Cilt 4 Bölüm 77 [ Bir Başına ] (1/2)

avatar
4913 4

Re:Zero Kara Hajimeru Isekai Seikatsu - Cilt 4 Bölüm 77 [ Bir Başına ] (1/2)


Çevirmen : Clumsy 

 

Subaru’nun bu aşk itirafını işittiği andaki şaşkınlığı nasıl tarif edilebilirdi?

 

Baştan ayağa, yıldırım çarpmışa dönmüştü.

 


Tüyleri diken diken olmuştu, damarlarındaki kan kaynayarak telaşla akın ediyor gibiydi. Kalp atışlarının hızı boynundan yukarısının kızarmasına yol açmıştı. Zar zor nefes alabilen Subaru, bu şekilde bir adım geriye doğru sendeledi.

 

Orada daha fazla kalamazdı. Eğer kalırsa nefesi ona ulaşacaktı. Parmak uçları ona değecekti.

 

Eğer aralarındaki mesafeyi açmayı başaramazsa içgüdülerine kapılacak, kendisini tutamayacaktı.

 

Ve bu olursa “Aşkla” boğulacaktı――

 

[Subaru: Dur……]

 

[Satella: Seni seviyorum.]

 

[Subaru: Lütfen dur……]

 

[Satella: Daima ve yalnızca seni seveceğim. ]

 

[Subaru: Sana dur dedim――!!]

 

Kafasını sallayan ve kollarını savuran Subaru, dikkatini kızın bakışlarından uzaklaştırdı.

 

Satella’nın ifadesi hala görünür değildi. Bu yüzden Subaru, o gözlerde ne barındığını bilemiyordu.

 

Ancak yine de kalbinin telaşlı atışlarında en ufak bir sakinleşme belirtisi yoktu.

 

Subaru, her şeyi bilinçli bir şekilde tutarak, çılgınca bağırarak, onu kan kusuyormuşçasına bir retle uzaklaştırarak benliğini korumaya çalışıyordu. Eğer bilincini bu şekilde aktif tutmak için çaba harcamazsa özünün yok edileceğine çok emindi.
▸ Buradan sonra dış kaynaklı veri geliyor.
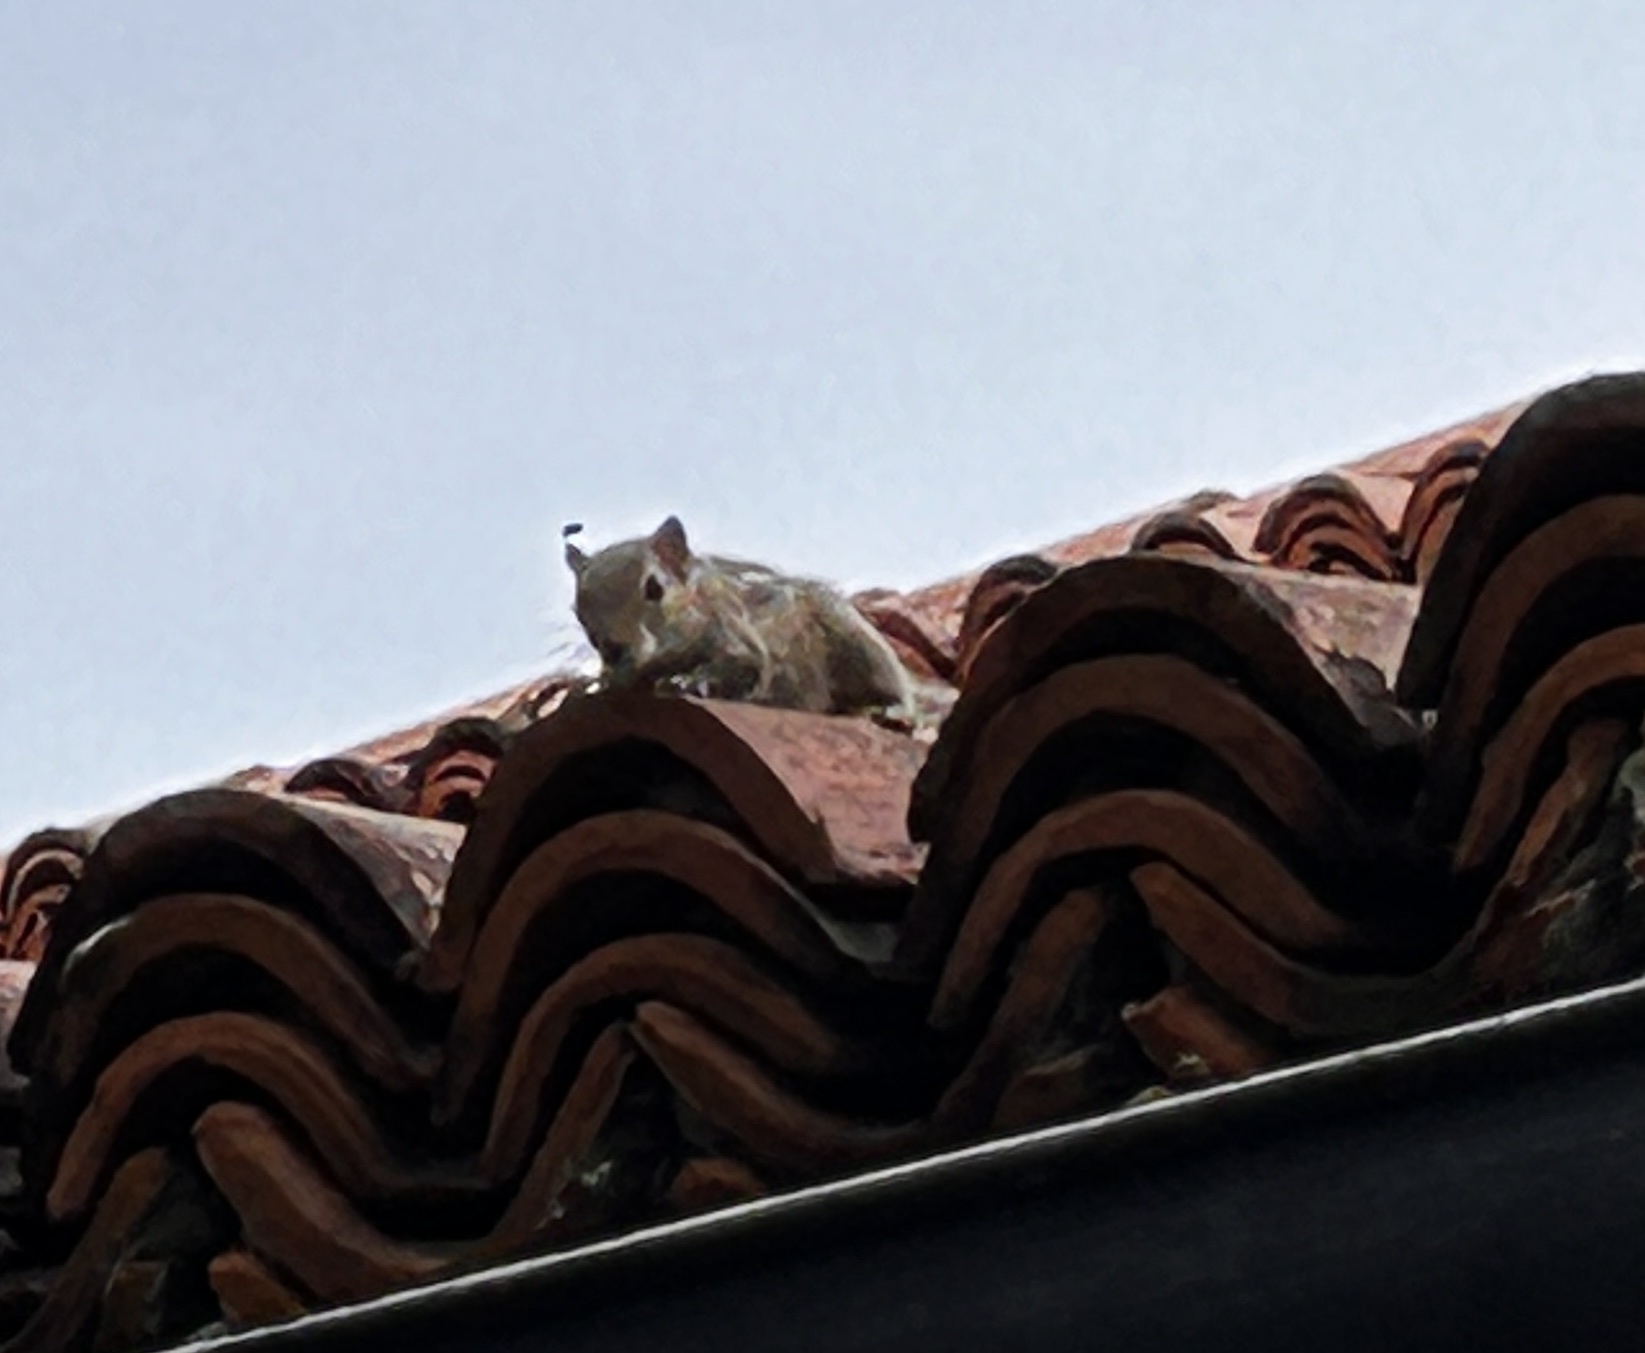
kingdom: Animalia
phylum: Chordata
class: Mammalia
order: Rodentia
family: Sciuridae
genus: Funambulus
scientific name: Funambulus palmarum
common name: Indian palm squirrel
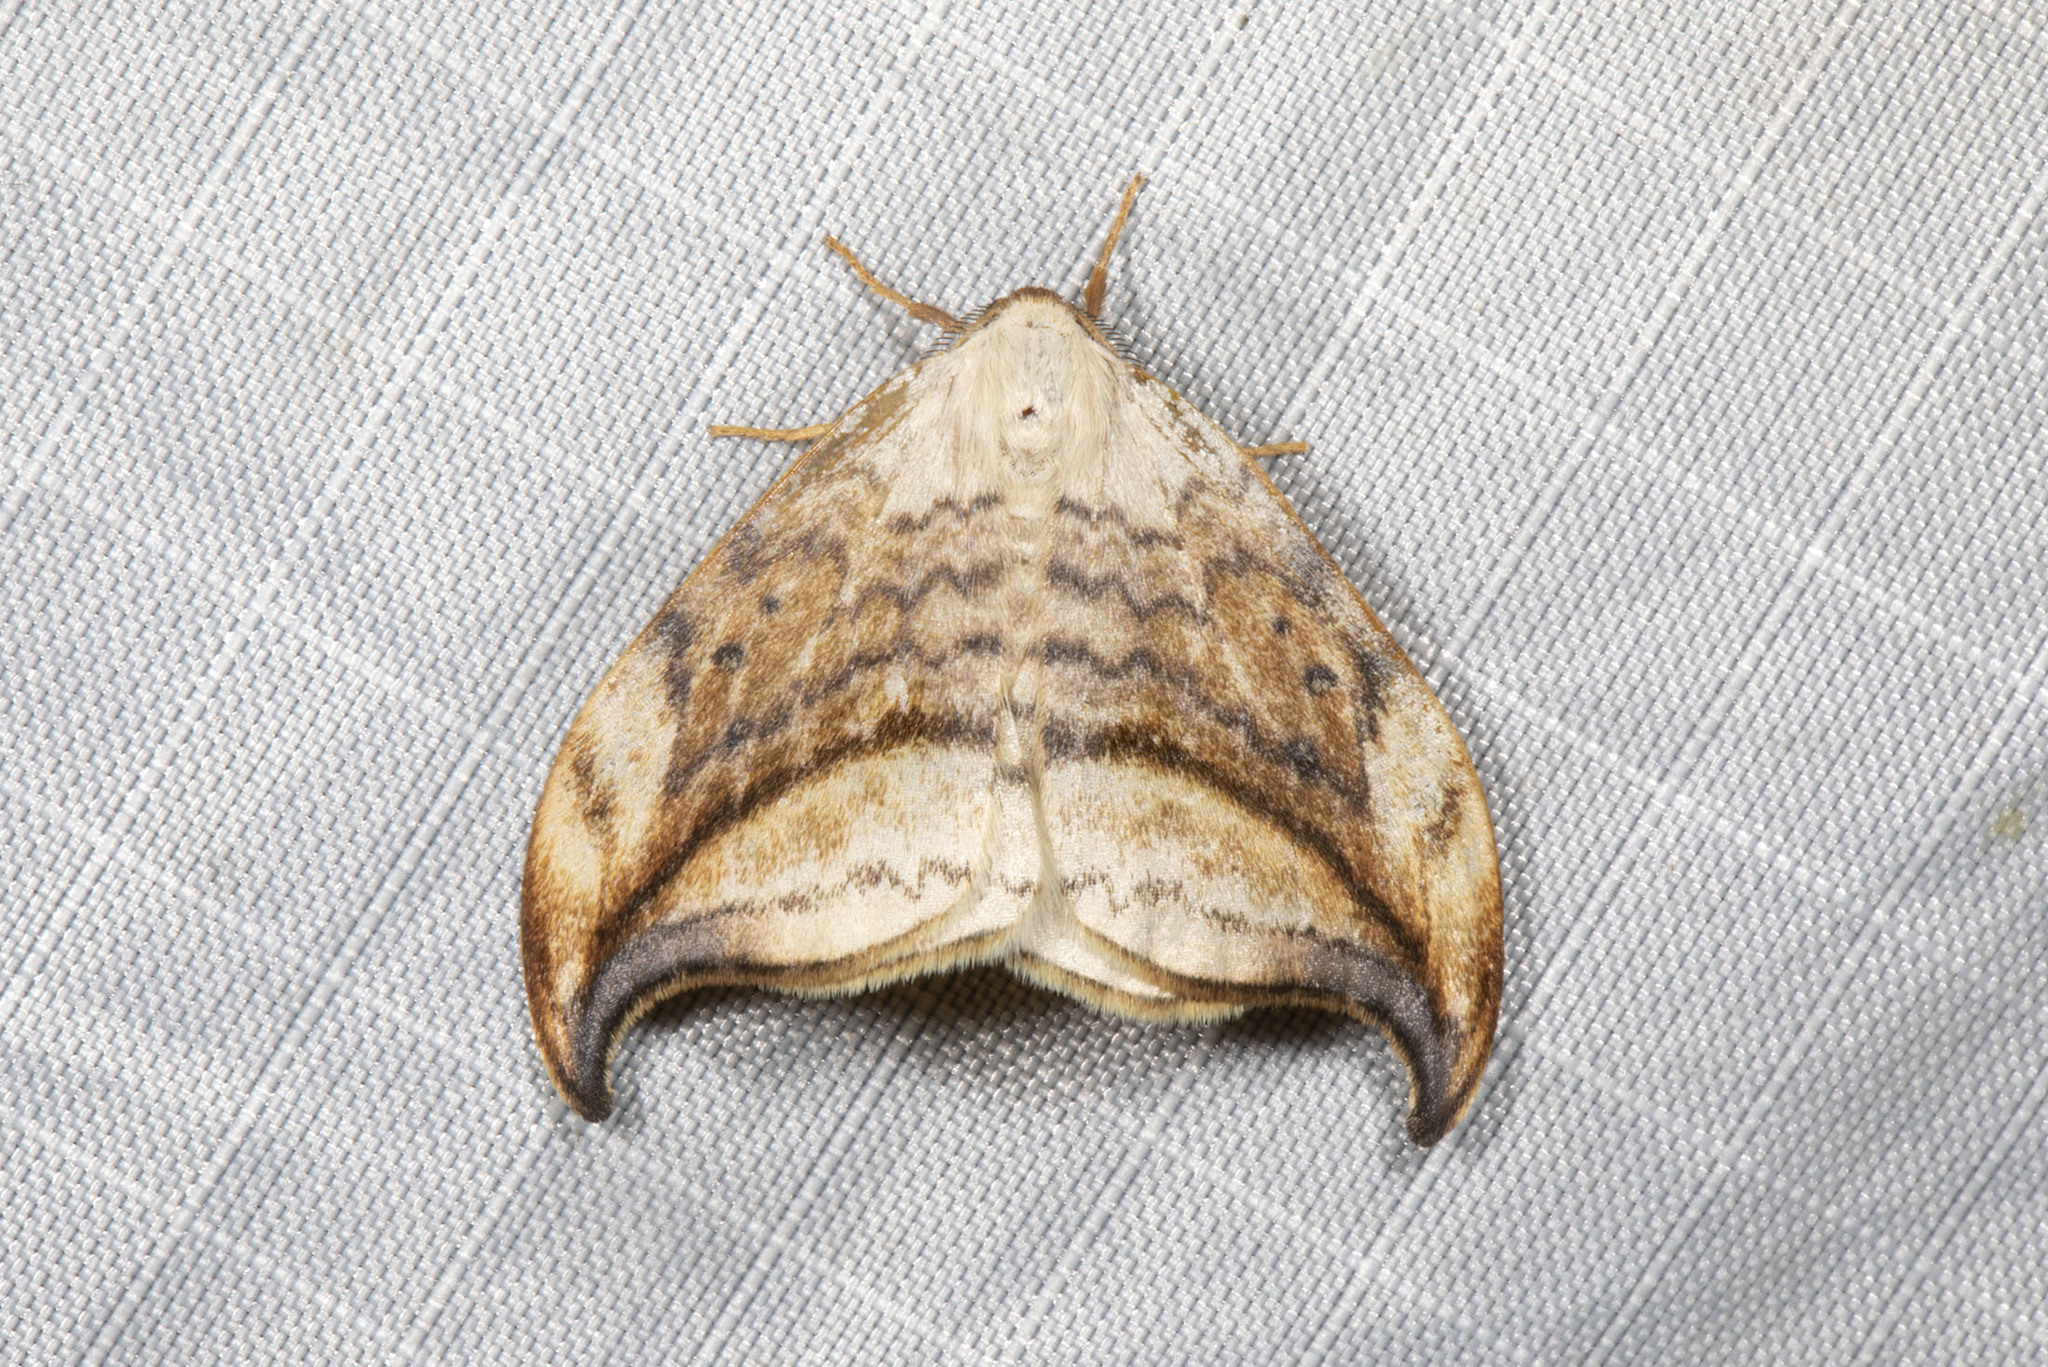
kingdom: Animalia
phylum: Arthropoda
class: Insecta
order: Lepidoptera
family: Drepanidae
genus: Drepana
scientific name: Drepana arcuata
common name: Arched hooktip moth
Ve bu düşünce de onu dehşete düşürüyordu.

 

Satella’nın aynı sakinlikle karşısında durmakta olduğu Subaru, kızı açıkça reddediyor, tiksintisini alenen dışa vuruyor ve onu gerçeklerle yaralamaya çalışıyordu.

 

Kızın görünmeyen yüzü hala karanlıklarla kaplıydı. Çözmek imkânsızdı. Ama Subaru, her nasılsa Satella’nın bu sözlerle yaralandığını ve bakışlarını indirmiş olduğunu anlayabiliyordu.

 

Kalbinde kızın saçlarını narince okşamayı arzulayan, yüzündeki acılı ifadeyi rahatlamak isteyen, ona aşk fısıltıları sunarak gülümsemesini sağlamayı uman bir parça mevcuttu.

 

Bunu ne kadar reddetse de kalbi, Satella’yı “Sevdiği” konusunda ısrarcı oluyordu.

 

[Subaru: N…… nesin sen!? Bana ne yaptın!? Ölümden Dönüş gibi… kalbimi yönlendirecek bir şey daha mı yerleştirdin!?]

 

Subaru, itaat etmeyen kalbine olan güvensizliğini dışa vurarak Satella’ya bağırıyordu.  

 

Kalbi ansızın anlam veremediği reaksiyonlar vermeye başlamıştı. Eğer bu Cadı ve doğaüstü güçleri kalbindeki duyguları etkileyebiliyorsa bu fazlasıyla korkunç olurdu.

 

İnsanların kalbini istediği şekilde yönlendirmek―― insanlık dışı, iğrenç bir eylemdi.

 

Bu dünyada Natsuki Subaru’nun karşılaştığı ilk umut ışığı Emilia’ya olan “Aşkı” olmuştu.

 

Bu dünyaya geldiğinde en ufak bir ipucu ve fikri olmayan Subaru, kaybolmuş, köre dönmüştü. Kendisini o çıkmazdan kurtaran ve yardım eli uzatan Emilia’ya borçlu hissetmişti. Ve kalbi ihtişamını yitirmeye, aşınmaya yüz tutsa da Emilia’nın varlığı ve parlaklığı hiçbir şekilde eksilmiyordu.

 

Ölüm döngülerini tekrarlamaya başladıkça, tek başına sayısız zorlukla mücadele ettikçe değer verdiği ve korumak istediği kişilerin sayısı artmıştı. Bu insanlarla biriktirdiği anılar, sözler, bağlar, hisler de Subaru’nun içindekileri çoğaltmış, karmaşıklaştırmıştı.

 

Artık birincil motivasyonunun Emilia’ya yönelik hisleri olduğunu söyleyemezdi.

 

Ancak bu, kalbindeki ilk umut ışığının Emilia olduğu gerçeğini de değiştirmiyordu. Ve Satella da şu anda aynı “Aşkı” kendisi için talep ediyordu.

 

Hiçbir paylaşımları olmasa da, birlikte hiç vakit geçirmemiş, hiç konuşmamış olsalar da kendisinden “Aşk” istiyordu.

 

Buna korkunç denmez de ne denirdi?

 

[Subaru: Sen ve Echidna…… ikiniz de delisiniz! Bu…… burası akıl almaz piçlerle dolu! Bıktım artık!]

 

Subaru, tiksintisini gizleme gereği bile duymadan önündeki yüzsüz Cadı ile arkasındaki beyaz saçlı Cadıya bağırmıştı.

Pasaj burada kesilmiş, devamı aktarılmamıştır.